Il est donc important de souligner ici que, le fait d’appartenir au milieu bèlè, mais également le fait d’avoir côtoyé des musiciens comme Edmond Mondésir, Étienne Jean-Baptiste, Casimir Jean Baptiste ou encore Nico Gernet- pendant de très nombreuses années, ce, au cours de mon parcours de musicien martiniquais, au-delà de la musique bèlè -, a facilité mon approche du terrain sur deux points essentiels. Le premier concerne le choix des informateurs susceptibles de me donner accès à des données de grande importance. Ma connaissance du milieu et des grands moments charnières de l’histoire musicale martiniquaise, notamment celle qui se déroule depuis la seconde moitié du XXe siècle, s’est révélée appréciable au moment de faire l’inventaire de ceux qui pouvaient être mes informateurs, d’une part. D’autre part, le fait que le choix des informateurs soit étroitement lié aux expériences de renouvellement des pratiques musicales antillaises du contemporain, pratiques inspirées des traditions originelles, qui ont marqué les musiques martiniquaises notamment, signifiait bien qu’une connaissance solide de l’histoire musicale de ce territoire s’avérait nécessaire et précieuse.
Une fois ce postulat posé, je dois maintenant préciser que j’ai également, dès le départ, en m’appuyant sur les conseils et éclairages de mon directeur et de mon tuteur de mémoire, fait le pari de profiter du fait que certains des acteurs principaux, qui ont été à l’initiative du renouvellement des cultures musicales martiniquaises et qui ont un lien fort avec les traditions bèlè et haute-taille, étaient d’une part, encore vivants, et de l’autre, surtout accessibles.
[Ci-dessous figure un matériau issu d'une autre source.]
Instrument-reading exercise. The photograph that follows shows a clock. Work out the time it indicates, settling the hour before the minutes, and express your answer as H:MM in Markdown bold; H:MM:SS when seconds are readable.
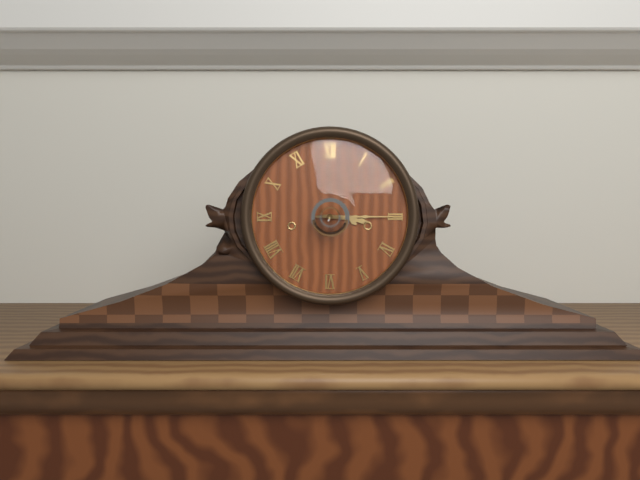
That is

C’est ainsi que des musiciens comme Edmond Mondésir, Etienne Jean-Baptiste, Nico Gernet se sont tout naturellement imposés dans mes choix et mes objectifs.
Nous avons ensuite, parallèlement, ciblé avec mes directeurs et tuteur, quelques expériences musicales qui ont renouvelé significativement le champ culturel de mon étude, et qui ont un lien avéré avec les fameuses traditions du bèlè et/ou de la haute-taille, en ce qui concerne la Martinique. Ainsi, nous avons fait le choix d’informateurs comme Manuel Césaire qui, à travers son œuvre Rhapsodie nègre, par le biais duquel il expérimente et positionne une esthétique nouvelle et un rapport singulier aux traditions de musique, à travers l’usage particulier des tambours de Noirs martiniquais et de la culture musicale dite créole, au sein de sa nouvelle création où l’on retrouve les traits culturels musicaux de filiation, à la fois, européenne et africaine, traités dans un harmonieux équilibre. J’ai été intéressé par Claude Césaire, avec le groupe Bwa Koré, mais aussi pour son rôle incontournable joué dans la formation et l’enseignement musicaux. Je me suis référé à Eric Seguin-Cadiche, pour ses expériences expérimentales, menées à partir de la haute-taille.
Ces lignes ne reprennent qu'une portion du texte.